**Task brief**
Below are the entries; count the lines in them that contain the word "right" and give only the number.

Extracted material START

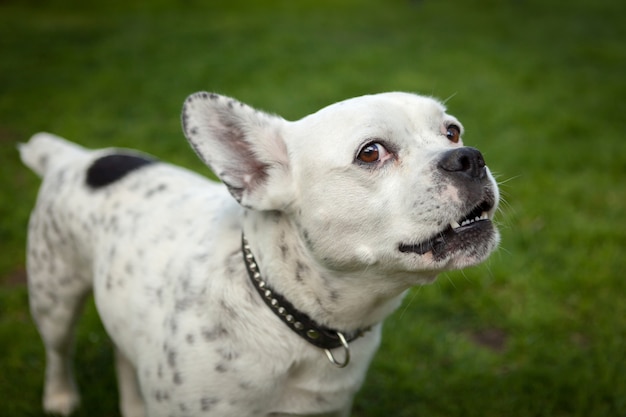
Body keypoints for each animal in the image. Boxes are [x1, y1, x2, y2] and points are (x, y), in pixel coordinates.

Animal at [20, 92, 498, 416]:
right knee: (58, 351)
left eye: (452, 131)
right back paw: (60, 398)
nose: (469, 157)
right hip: (54, 297)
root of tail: (74, 157)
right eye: (371, 152)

Extracted material END

**Completed exercise**
4